Records for processing START
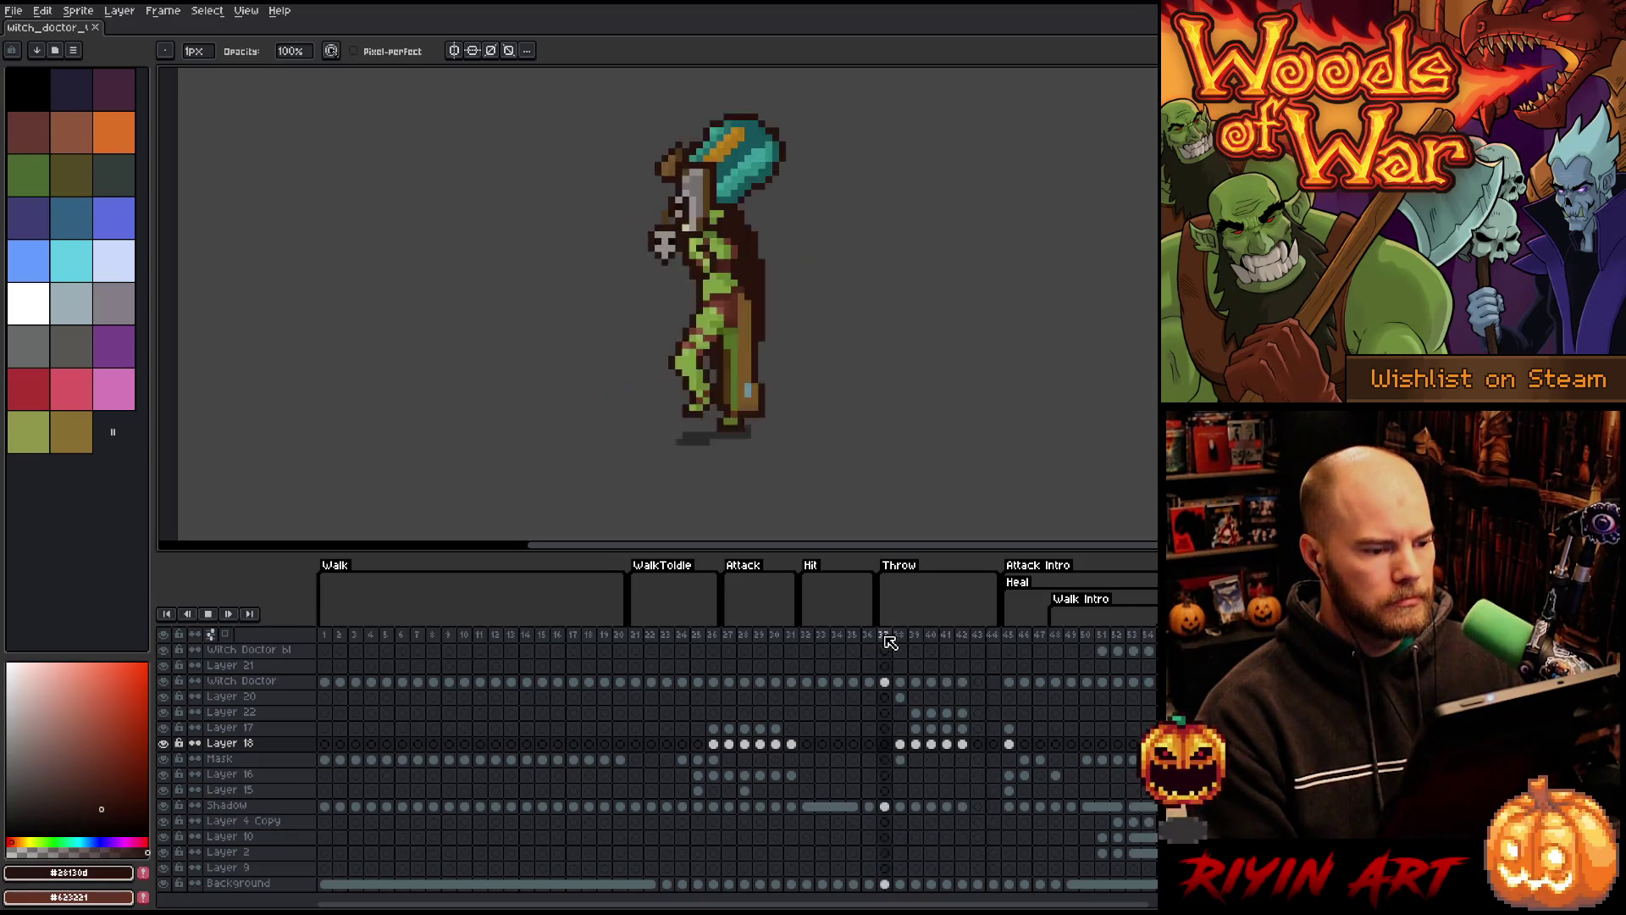
{"action": "left_click", "coordinate": [898, 636]}
{"action": "key", "text": "Right"}
{"action": "key", "text": "Right"}
{"action": "key", "text": "Right"}
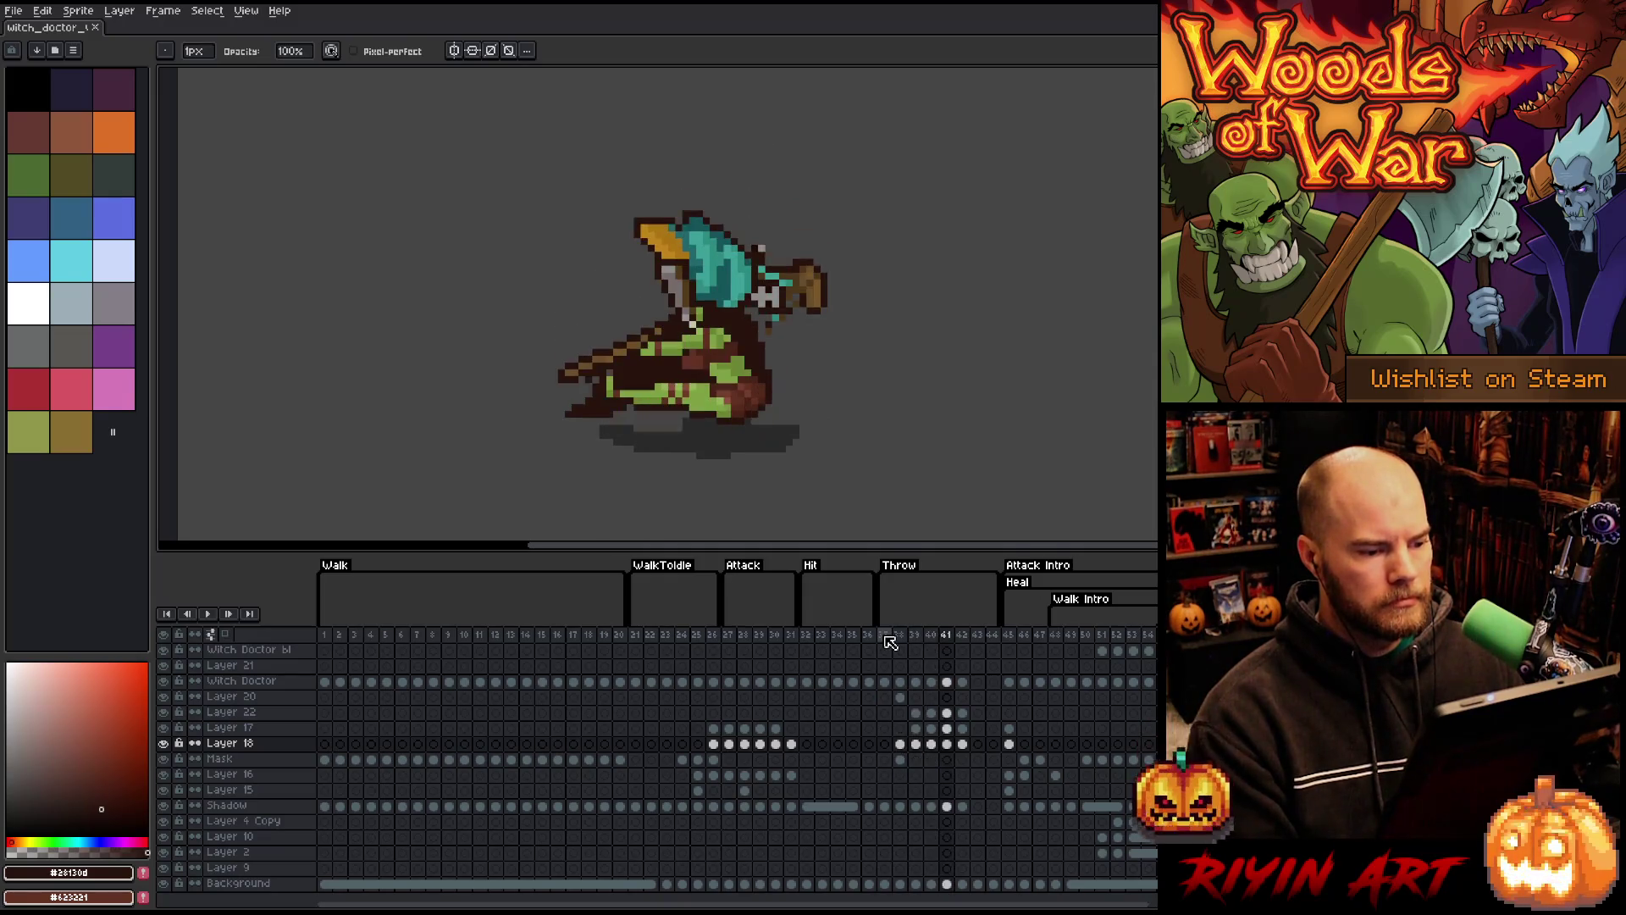
{"action": "key", "text": "Left"}
{"action": "key", "text": "Left"}
{"action": "key", "text": "Left"}
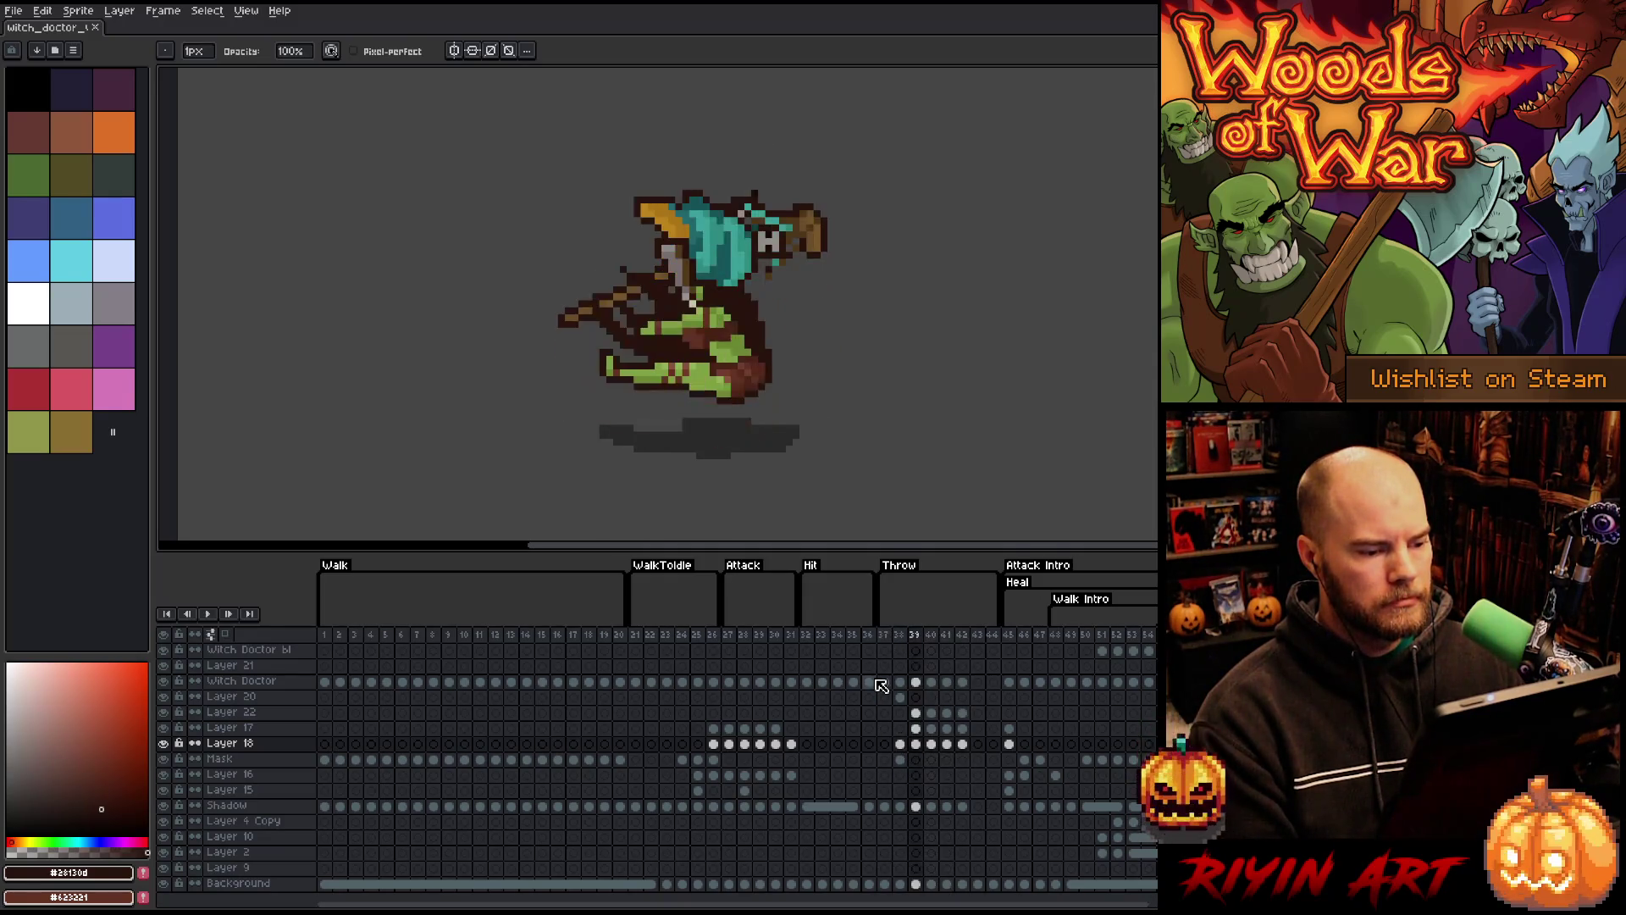
{"action": "key", "text": "Right"}
{"action": "key", "text": "Right"}
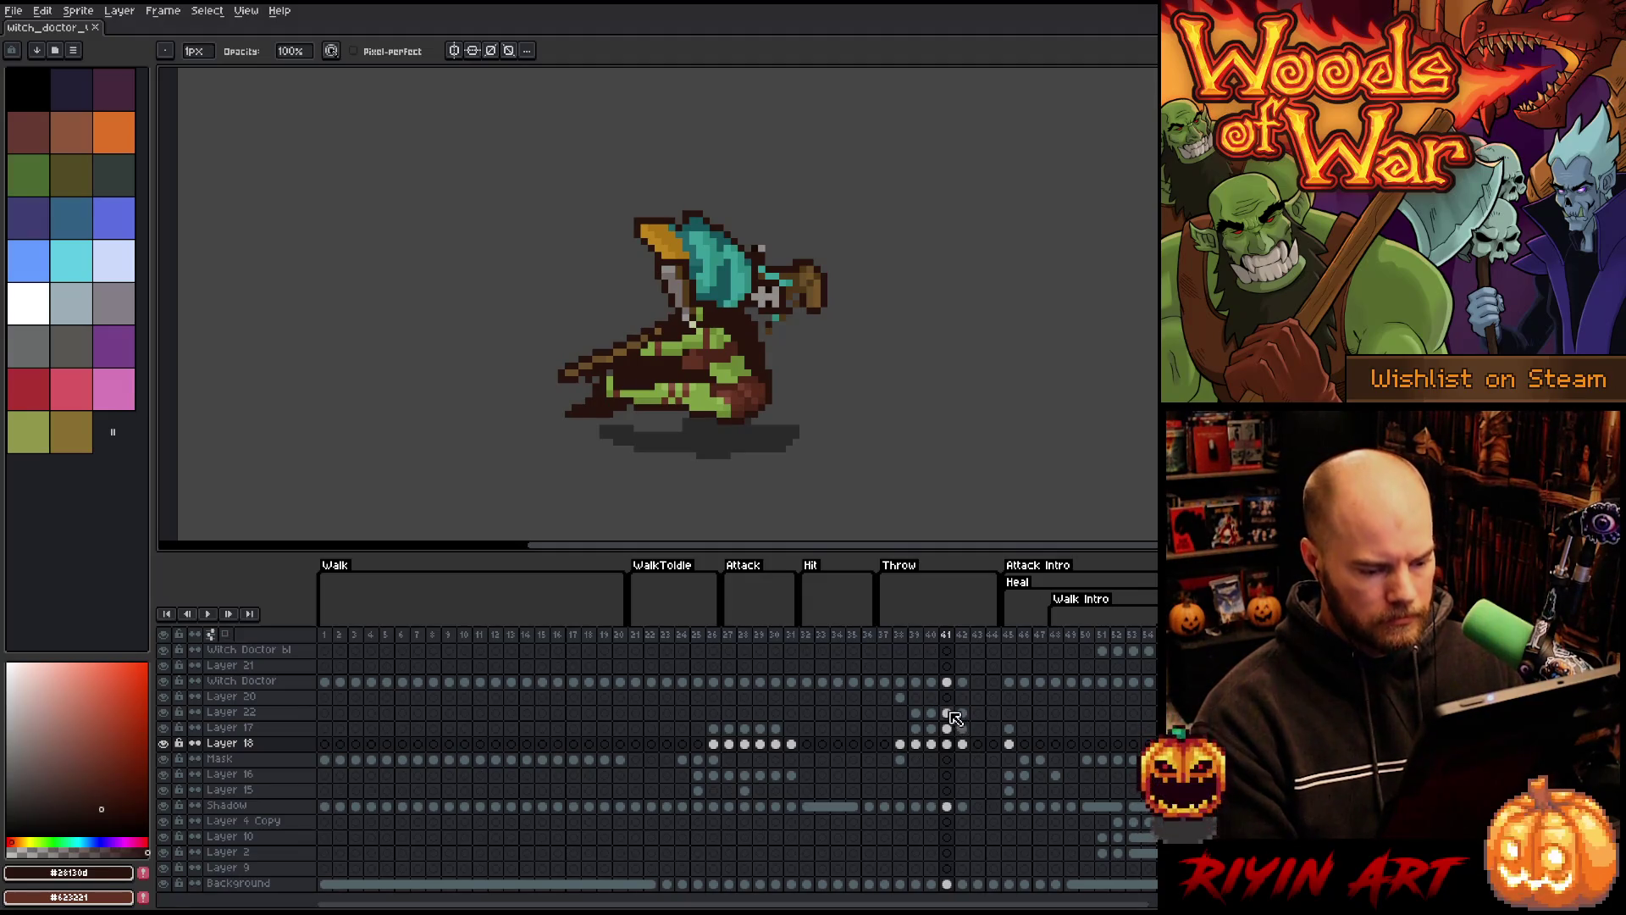
{"action": "left_click", "coordinate": [948, 682]}
- Raise frame 41's witch doctor body about 3 pixels, checking against frame 40
{"action": "key", "text": "v"}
Records for processing END
» **Instructions to follow**: For every line of the material that holds the word "coordinate", make a copy.

» **Output below**:
{"action": "left_click", "coordinate": [898, 636]}
{"action": "left_click", "coordinate": [948, 682]}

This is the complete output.